[Some items]
§

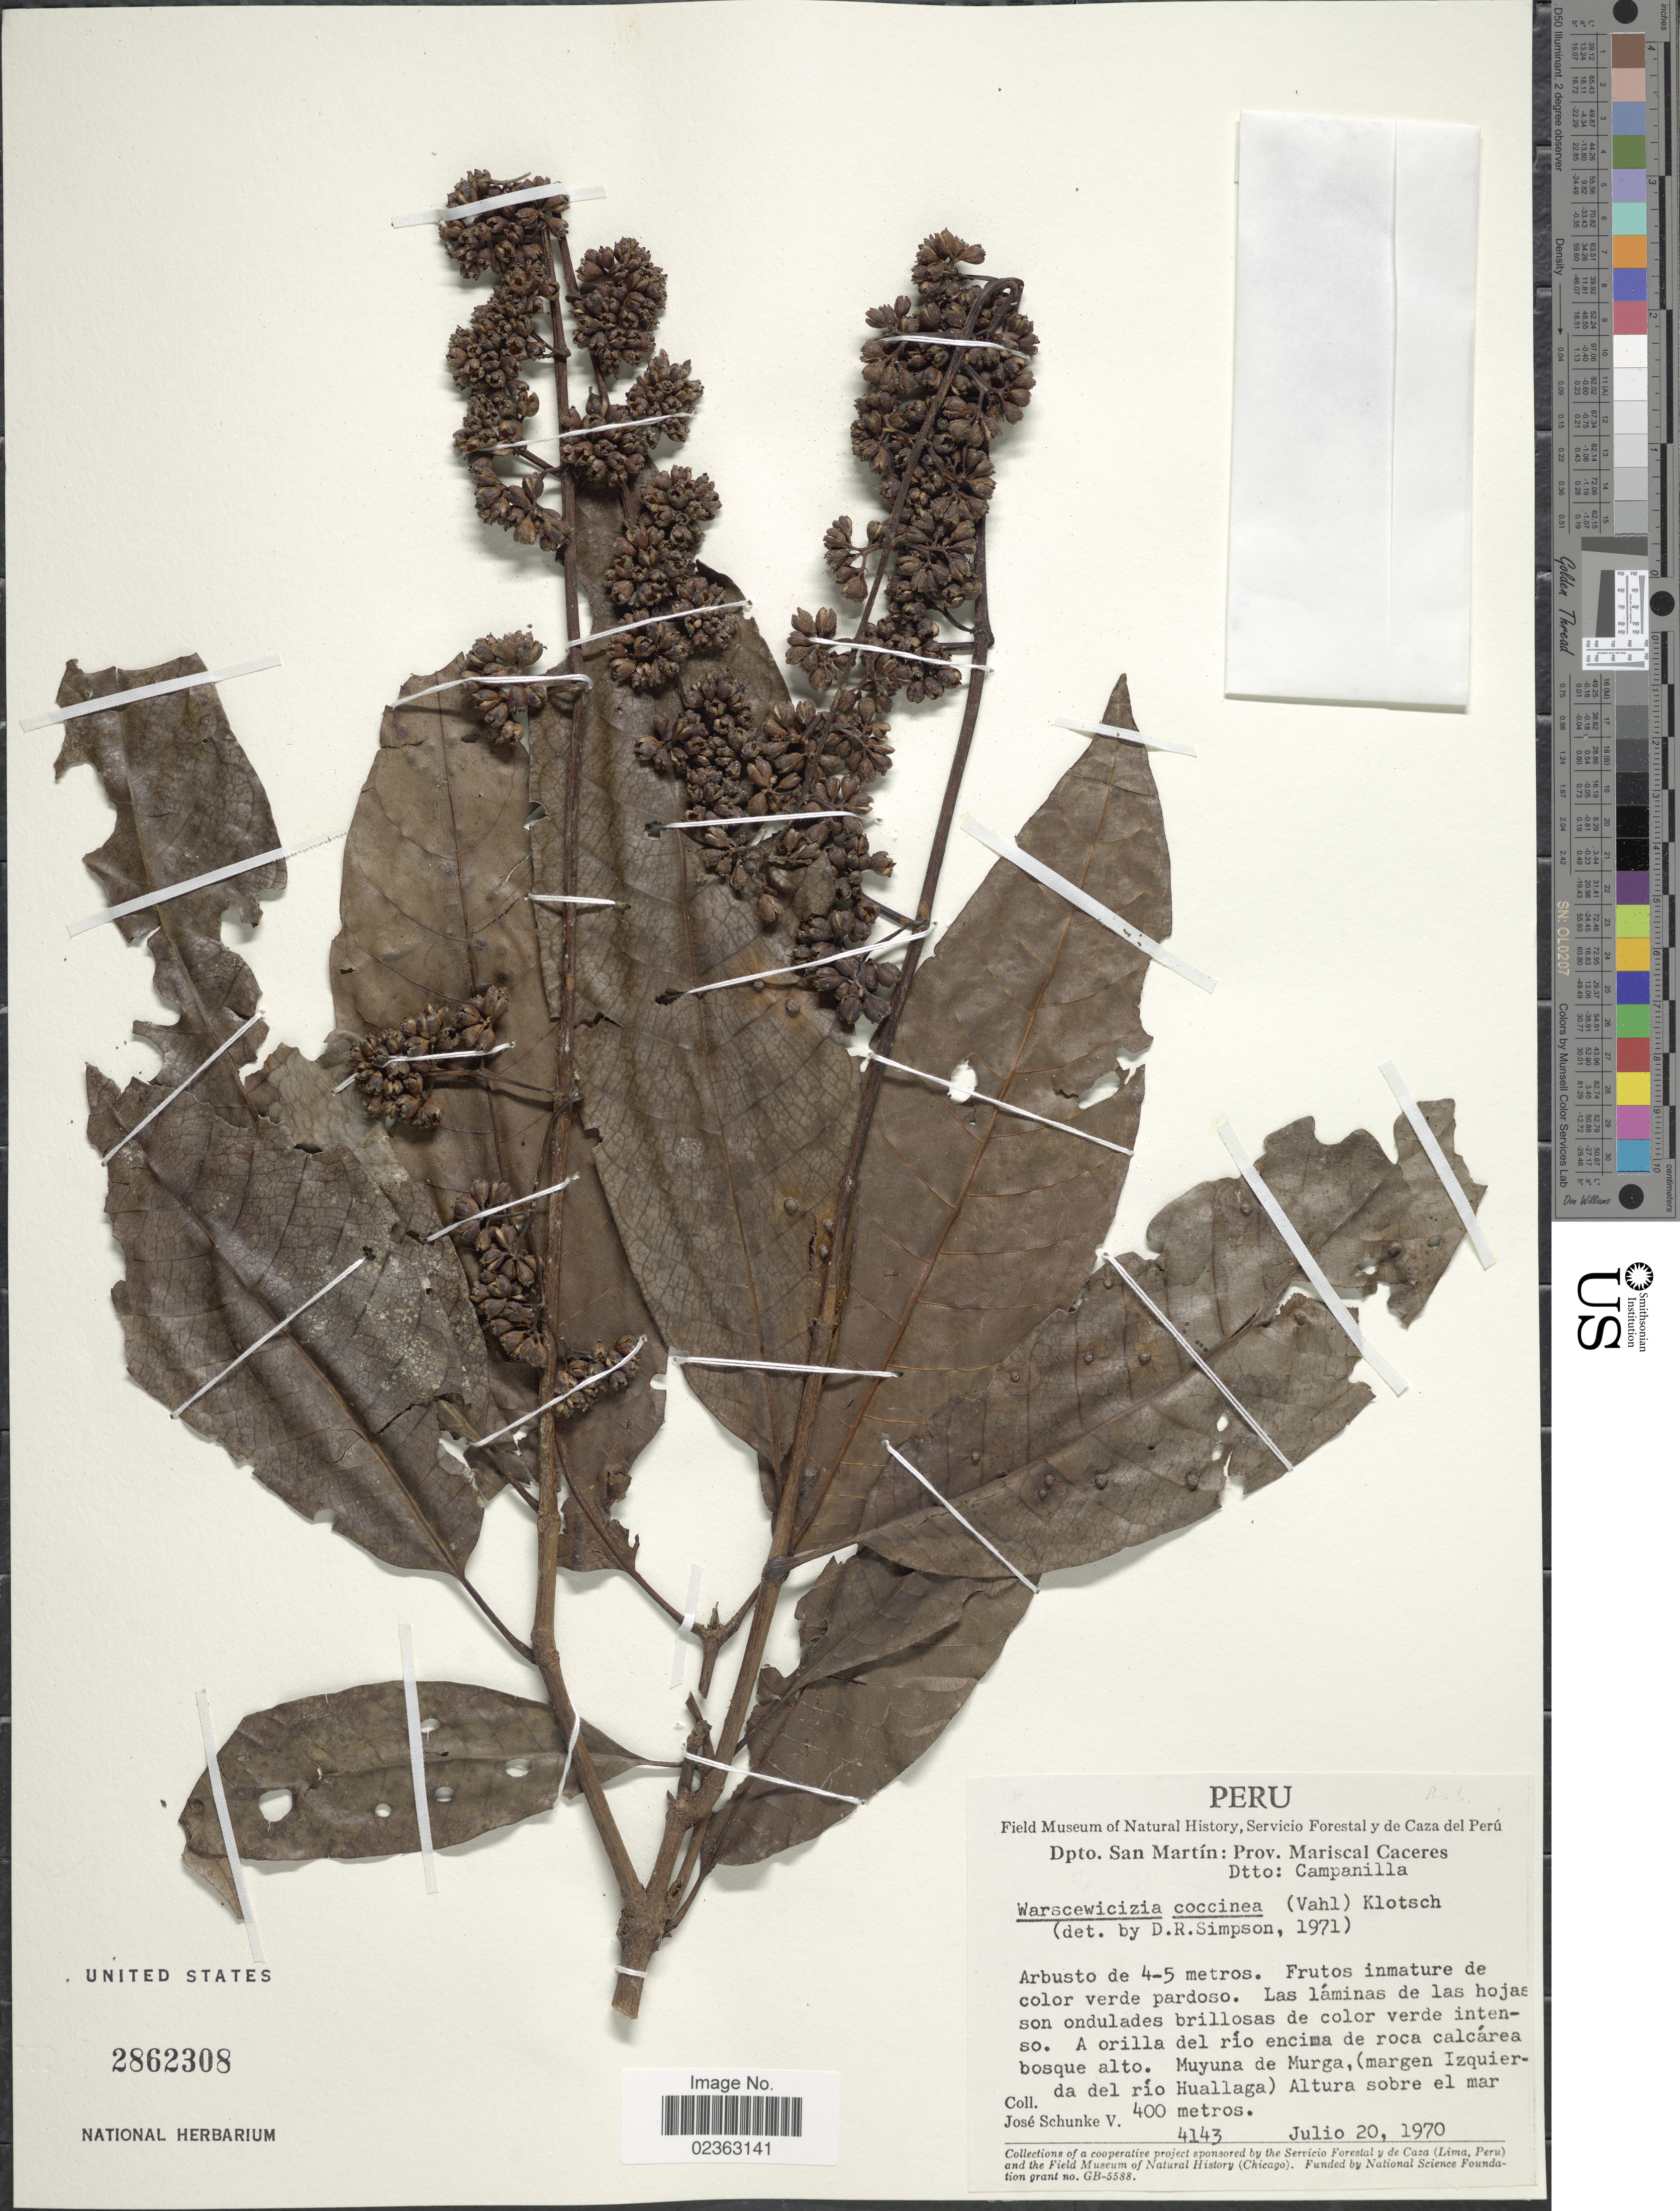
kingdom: Plantae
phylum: Tracheophyta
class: Magnoliopsida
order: Gentianales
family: Rubiaceae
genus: Warszewiczia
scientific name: Warszewiczia coccinea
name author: (Vahl) Klotzsch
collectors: J. Schunke Vigo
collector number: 4143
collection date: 1970-07-20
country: Peru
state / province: San Martín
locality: Prov. Mariscal Caceres, Dtto: Campanilla, a orilla del rio encima de roca calcarea bosque alto, Muyuna de Mura, (margen Izquierda del rio Huallaga)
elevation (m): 400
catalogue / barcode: US 2862308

§

Copy every line of the items above word for word, leaving out the pictures.

**Answer to the problem**.
kingdom: Plantae
phylum: Tracheophyta
class: Magnoliopsida
order: Gentianales
family: Rubiaceae
genus: Warszewiczia
scientific name: Warszewiczia coccinea
name author: (Vahl) Klotzsch
collectors: J. Schunke Vigo
collector number: 4143
collection date: 1970-07-20
country: Peru
state / province: San Martín
locality: Prov. Mariscal Caceres, Dtto: Campanilla, a orilla del rio encima de roca calcarea bosque alto, Muyuna de Mura, (margen Izquierda del rio Huallaga)
elevation (m): 400
catalogue / barcode: US 2862308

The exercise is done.